## CONSIGNES
[1] Restituez sans modification le passage de l'extrait consacré aux fresques de Dessouslavy, de « Si on lève les » à « gare de Neuchâtel. ».
[2] Selon l'extrait consacré aux fresques de Dessouslavy, dans quelle gare se trouve le pendant des fresques du hall de La Chaux-de-Fonds ?

## EXTRAIT DU TEXTE

Écho des fresques du peintre Dessouslavy au LABO B

En gare, les adeptes du train voient des ouvriers horlogers au travail. Ils surplombent les guichets CFF. Courez Promenade 11 découvrir les esquisses et dessins du maître. Plongée.
Si on lève les yeux en pénétrant dans le hall de la gare à La Chaux-de-Fonds, on découvre trois immenses fresques, signées Georges Dessouslavy. Ces fresques ont leur pendant à la gare de Neuchâtel.
Dessoulavy, un artiste moderne
Le Dictionnaire Historique Suisse en brosse un portrait succinct: Fils de Frédéric-Louis, commerçant en gypserie. Marié à Lina Kehrer. École d’art de La Chaux-de-Fonds (1914-1916), beaux-arts de Genève (1916-1920). Peintre de figures et de natures mortes, paysagiste, auteur de décors monumentaux et lithographe, D. enseigne à l’École d’art de La Chaux-de-Fonds. Ses œuvres, influencées par la peinture postimpressionniste dans les années 1930, sont ensuite marquées par une conversion soudaine au postcubisme.

## DONNÉES À TRAITER
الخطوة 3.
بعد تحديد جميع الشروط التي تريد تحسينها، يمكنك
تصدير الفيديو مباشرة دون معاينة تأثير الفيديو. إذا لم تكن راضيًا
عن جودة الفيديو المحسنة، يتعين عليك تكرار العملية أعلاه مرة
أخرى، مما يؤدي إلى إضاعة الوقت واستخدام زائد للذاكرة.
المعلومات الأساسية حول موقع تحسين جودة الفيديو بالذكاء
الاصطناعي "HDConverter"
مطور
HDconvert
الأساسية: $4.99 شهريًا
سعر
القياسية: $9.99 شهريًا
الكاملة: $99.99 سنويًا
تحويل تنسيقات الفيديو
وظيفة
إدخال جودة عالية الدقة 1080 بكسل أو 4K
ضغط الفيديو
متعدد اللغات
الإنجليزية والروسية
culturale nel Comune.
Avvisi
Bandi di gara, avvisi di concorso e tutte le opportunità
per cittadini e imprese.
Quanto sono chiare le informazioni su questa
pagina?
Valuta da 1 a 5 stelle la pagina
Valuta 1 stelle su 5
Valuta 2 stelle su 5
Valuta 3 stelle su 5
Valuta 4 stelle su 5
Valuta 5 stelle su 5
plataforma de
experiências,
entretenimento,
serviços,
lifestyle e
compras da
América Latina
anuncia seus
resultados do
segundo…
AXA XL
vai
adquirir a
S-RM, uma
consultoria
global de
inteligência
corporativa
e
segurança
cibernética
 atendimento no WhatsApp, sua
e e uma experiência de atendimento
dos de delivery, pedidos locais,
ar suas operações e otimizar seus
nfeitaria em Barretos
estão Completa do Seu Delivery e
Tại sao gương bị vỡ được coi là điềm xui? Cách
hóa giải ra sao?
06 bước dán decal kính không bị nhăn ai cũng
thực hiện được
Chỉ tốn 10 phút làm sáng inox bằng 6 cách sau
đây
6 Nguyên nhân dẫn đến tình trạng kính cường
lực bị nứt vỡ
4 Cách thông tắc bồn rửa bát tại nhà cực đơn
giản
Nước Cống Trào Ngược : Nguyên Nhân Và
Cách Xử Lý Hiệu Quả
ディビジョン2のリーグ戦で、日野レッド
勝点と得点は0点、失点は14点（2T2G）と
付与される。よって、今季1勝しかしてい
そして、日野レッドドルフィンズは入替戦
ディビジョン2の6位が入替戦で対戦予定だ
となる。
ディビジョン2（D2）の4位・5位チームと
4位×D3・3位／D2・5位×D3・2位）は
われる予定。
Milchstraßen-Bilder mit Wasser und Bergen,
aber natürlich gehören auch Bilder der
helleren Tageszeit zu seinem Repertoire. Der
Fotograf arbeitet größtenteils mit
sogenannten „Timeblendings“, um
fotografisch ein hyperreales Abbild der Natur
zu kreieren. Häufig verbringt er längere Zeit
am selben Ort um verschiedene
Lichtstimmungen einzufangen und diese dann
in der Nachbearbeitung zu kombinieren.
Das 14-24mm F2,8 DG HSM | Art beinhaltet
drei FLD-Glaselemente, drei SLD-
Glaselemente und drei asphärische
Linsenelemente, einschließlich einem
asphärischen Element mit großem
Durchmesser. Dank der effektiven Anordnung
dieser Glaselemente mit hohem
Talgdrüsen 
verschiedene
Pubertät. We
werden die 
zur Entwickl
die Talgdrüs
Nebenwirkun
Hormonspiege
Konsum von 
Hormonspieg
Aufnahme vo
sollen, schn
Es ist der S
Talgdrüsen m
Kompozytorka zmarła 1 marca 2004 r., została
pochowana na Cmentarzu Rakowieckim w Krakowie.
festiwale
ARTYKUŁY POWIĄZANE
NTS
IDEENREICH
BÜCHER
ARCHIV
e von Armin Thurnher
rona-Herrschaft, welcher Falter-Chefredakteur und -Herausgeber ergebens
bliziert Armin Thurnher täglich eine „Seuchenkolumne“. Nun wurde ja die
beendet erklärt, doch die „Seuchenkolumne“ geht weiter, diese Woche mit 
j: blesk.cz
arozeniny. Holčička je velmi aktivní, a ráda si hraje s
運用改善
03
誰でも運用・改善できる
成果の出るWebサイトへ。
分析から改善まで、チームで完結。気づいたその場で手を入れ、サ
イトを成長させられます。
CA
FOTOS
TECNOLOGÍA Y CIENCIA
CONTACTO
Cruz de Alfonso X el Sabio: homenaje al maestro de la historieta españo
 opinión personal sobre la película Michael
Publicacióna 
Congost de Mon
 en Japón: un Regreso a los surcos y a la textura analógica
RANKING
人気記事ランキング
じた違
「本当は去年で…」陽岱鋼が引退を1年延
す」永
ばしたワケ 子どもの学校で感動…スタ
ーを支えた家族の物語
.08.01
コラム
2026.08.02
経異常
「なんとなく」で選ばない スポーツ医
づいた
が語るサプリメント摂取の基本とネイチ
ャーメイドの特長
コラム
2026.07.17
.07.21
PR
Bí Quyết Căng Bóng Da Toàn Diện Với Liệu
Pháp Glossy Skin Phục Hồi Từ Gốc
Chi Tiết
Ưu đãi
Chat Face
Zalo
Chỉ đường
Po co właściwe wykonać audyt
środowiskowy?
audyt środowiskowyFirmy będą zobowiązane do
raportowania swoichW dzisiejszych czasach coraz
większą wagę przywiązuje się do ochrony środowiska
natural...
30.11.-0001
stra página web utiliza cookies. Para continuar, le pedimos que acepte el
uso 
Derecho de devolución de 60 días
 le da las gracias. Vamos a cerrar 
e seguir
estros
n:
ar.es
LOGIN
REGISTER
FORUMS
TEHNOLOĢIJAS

## VOS RÉPONSES
[1]
Si on lève les yeux en pénétrant dans le hall de la gare à La Chaux-de-Fonds, on découvre trois immenses fresques, signées Georges Dessouslavy. Ces fresques ont leur pendant à la gare de Neuchâtel.

[2] Dans la gare de Neuchâtel.